Excerpt provided
····················
I always err on the side of ammo too heavy for the bands, rather than bands too heavy for the ammo - it's safer and more importantly it will still be accurate.


----------



## ppmgshooter (Nov 19, 2016)

Ubamajuba said:


> I wont make a video to explane this . Dont you see the obvious in this? He is allso bumping his shot adding to the equation.


what do you mean bumping his shot ?


----------



## Booral121 (Jan 6, 2019)

90% of my shooting is in the rain 🎯☔🏴󠁧󠁢󠁳󠁣󠁴󠁿and I have never had a issue with anything like this . But what I have seen is guys (alot of people on line) wetting a leather pouch and pulling it round the ammo tight and drying the pouch or leaving it to dry naturally so as to obtain a very snug kinda pit pouch I think🤷🤯👎🎯 doing the above would most definitely throw a few backwards sideways and all sorts and if you think about there's probably a few people unintentionally done the above after having a few shots in wet weather then the pouch has dried a cup shape the next day and they have fired a few of and got a fright 🤕😱🎯🤣🏴󠁧󠁢󠁳󠁣󠁴󠁿👊


----------



## ppmgshooter (Nov 19, 2016)
····················
Supplied records

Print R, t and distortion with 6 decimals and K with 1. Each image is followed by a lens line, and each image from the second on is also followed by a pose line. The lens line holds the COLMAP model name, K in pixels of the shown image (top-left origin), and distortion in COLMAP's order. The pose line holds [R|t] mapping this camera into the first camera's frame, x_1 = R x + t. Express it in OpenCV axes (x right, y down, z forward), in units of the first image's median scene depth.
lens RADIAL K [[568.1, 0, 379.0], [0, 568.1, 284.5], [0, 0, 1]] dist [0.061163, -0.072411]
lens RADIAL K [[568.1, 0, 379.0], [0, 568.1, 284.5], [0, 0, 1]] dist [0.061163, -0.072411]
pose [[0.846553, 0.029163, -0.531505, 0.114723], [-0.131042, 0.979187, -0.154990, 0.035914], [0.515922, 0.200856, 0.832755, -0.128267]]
····················
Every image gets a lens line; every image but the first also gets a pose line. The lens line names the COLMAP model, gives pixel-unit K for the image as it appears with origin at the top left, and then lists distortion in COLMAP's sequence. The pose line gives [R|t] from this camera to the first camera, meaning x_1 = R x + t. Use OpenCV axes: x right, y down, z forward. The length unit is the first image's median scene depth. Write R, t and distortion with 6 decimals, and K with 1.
····················
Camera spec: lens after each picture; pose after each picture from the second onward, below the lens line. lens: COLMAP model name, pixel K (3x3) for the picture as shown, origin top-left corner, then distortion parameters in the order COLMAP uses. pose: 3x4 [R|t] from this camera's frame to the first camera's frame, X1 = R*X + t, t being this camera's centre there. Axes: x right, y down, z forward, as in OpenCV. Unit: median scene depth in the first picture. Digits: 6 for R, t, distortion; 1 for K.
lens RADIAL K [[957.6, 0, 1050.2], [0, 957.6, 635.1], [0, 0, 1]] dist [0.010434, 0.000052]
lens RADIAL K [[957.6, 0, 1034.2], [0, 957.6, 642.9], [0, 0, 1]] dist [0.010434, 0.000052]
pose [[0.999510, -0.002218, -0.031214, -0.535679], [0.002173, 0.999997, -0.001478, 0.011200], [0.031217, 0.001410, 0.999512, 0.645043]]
····················
What you need to do
1) In the forum thread, what share of Booral121's shooting is done in the rain?
2) Return the forum thread passage from "I always err" to "to the equation.".

Solution set
1) 90%

2)
I always err on the side of ammo too heavy for the bands, rather than bands too heavy for the ammo - it's safer and more importantly it will still be accurate.


----------



## ppmgshooter (Nov 19, 2016)

Ubamajuba said:


> I wont make a video to explane this . Dont you see the obvious in this? He is allso bumping his shot adding to the equation.